Provided text:
+---+

The sound of exploding bombs was so loud it was painful to the ears. Somebody lit a candle. The solid beams of the cellar would flex with every explosion and settle to our great relief. The dust was suffocating. The bombardment lasted 20 minutes. We were still alive. The exit had collapsed, there was no way out. To my own amazement I knew exactly where the exit was. I have never been in that cellar before but I knew.

We were standing by the wall; there was a niche close by. I asked my mother to hoist me up the ledge of the niche so I could find the exit. Nobody believed me. I jumped onto my brother’s shoulders and onto the ledge, the niche was one metre deep, I turned left and there it was; the exit! Everybody scrambled up the ledge and got out of the cellar, over 100 souls. The devastation from the bombardment, which lasted 20 minutes, was devastating. The entire centre of the city from Martin’s Tor to Schwaben Tor was razed to the ground. When we climbed out of the collapsed building all we could see was mountains of rubble, twisted beams, wires and huge sheets of roaring flames 20 metres high, the noise was ear splitting. We were trying to reach the cathedral, which by a miracle remained intact. Everywhere you looked there were no buildings, no streets, just mountains of rubble, roaring flames. At last we reached the cathedral. Half the presbytery was destroyed. On the first floor balcony stood a monk in a dark brown and white habit and played the violin like a virtuoso.

+---+

Data entries:
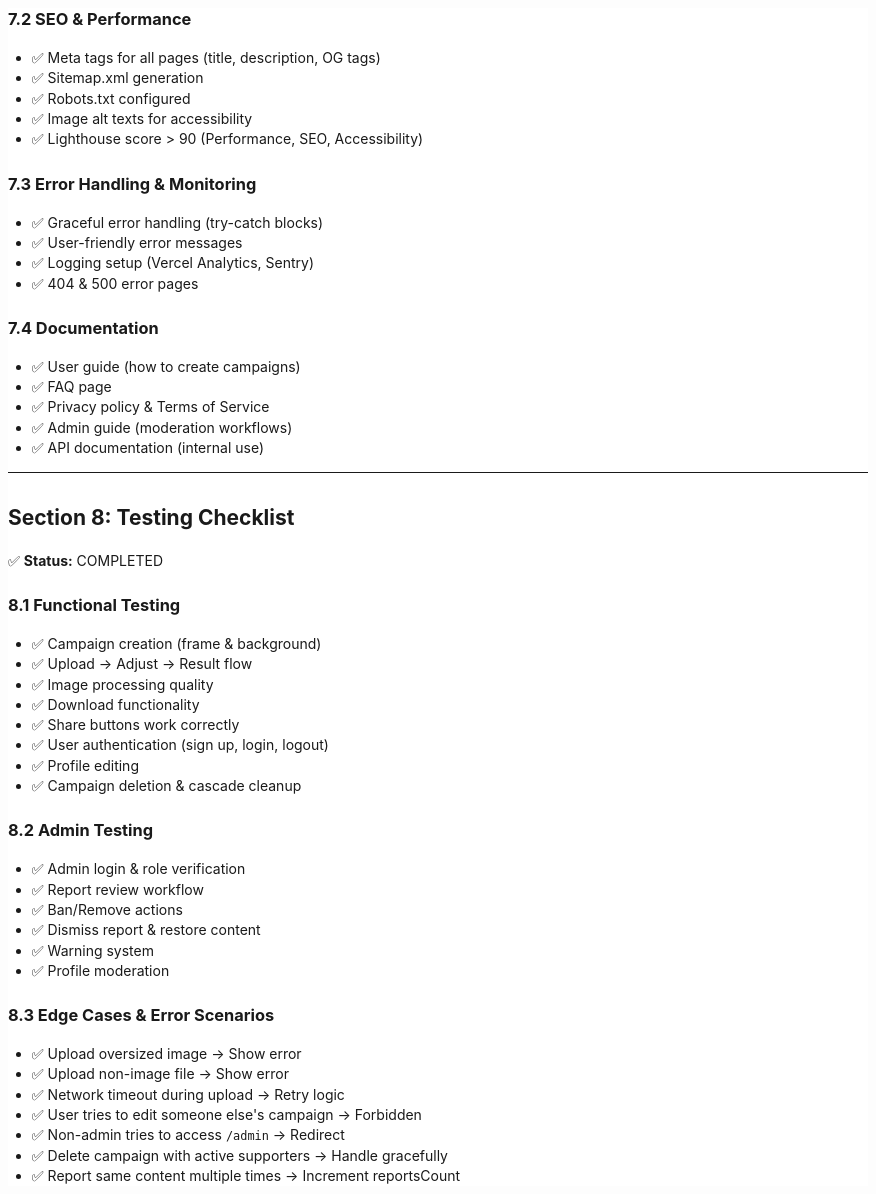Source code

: ### 7.2 SEO & Performance
- ✅ Meta tags for all pages (title, description, OG tags)
- ✅ Sitemap.xml generation
- ✅ Robots.txt configured
- ✅ Image alt texts for accessibility
- ✅ Lighthouse score > 90 (Performance, SEO, Accessibility)

### 7.3 Error Handling & Monitoring
- ✅ Graceful error handling (try-catch blocks)
- ✅ User-friendly error messages
- ✅ Logging setup (Vercel Analytics, Sentry)
- ✅ 404 & 500 error pages

### 7.4 Documentation
- ✅ User guide (how to create campaigns)
- ✅ FAQ page
- ✅ Privacy policy & Terms of Service
- ✅ Admin guide (moderation workflows)
- ✅ API documentation (internal use)

---

## Section 8: Testing Checklist
✅ **Status:** COMPLETED

### 8.1 Functional Testing
- ✅ Campaign creation (frame & background)
- ✅ Upload → Adjust → Result flow
- ✅ Image processing quality
- ✅ Download functionality
- ✅ Share buttons work correctly
- ✅ User authentication (sign up, login, logout)
- ✅ Profile editing
- ✅ Campaign deletion & cascade cleanup

### 8.2 Admin Testing
- ✅ Admin login & role verification
- ✅ Report review workflow
- ✅ Ban/Remove actions
- ✅ Dismiss report & restore content
- ✅ Warning system
- ✅ Profile moderation

### 8.3 Edge Cases & Error Scenarios
- ✅ Upload oversized image → Show error
- ✅ Upload non-image file → Show error
- ✅ Network timeout during upload → Retry logic
- ✅ User tries to edit someone else's campaign → Forbidden
- ✅ Non-admin tries to access `/admin` → Redirect
- ✅ Delete campaign with active supporters → Handle gracefully
- ✅ Report same content multiple times → Increment reportsCount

+---+

Instruction 1:
Print the passage of the bombing account from "The sound of" up to and including "but I knew.".
Instruction 2:
List every sight the bombing account names as all they could see when they climbed out of the collapsed building.

Answer box 1:
The sound of exploding bombs was so loud it was painful to the ears. Somebody lit a candle. The solid beams of the cellar would flex with every explosion and settle to our great relief. The dust was suffocating. The bombardment lasted 20 minutes. We were still alive. The exit had collapsed, there was no way out. To my own amazement I knew exactly where the exit was. I have never been in that cellar before but I knew.

Answer box 2:
- mountains of rubble
- twisted beams
- wires
- huge sheets of roaring flames 20 metres high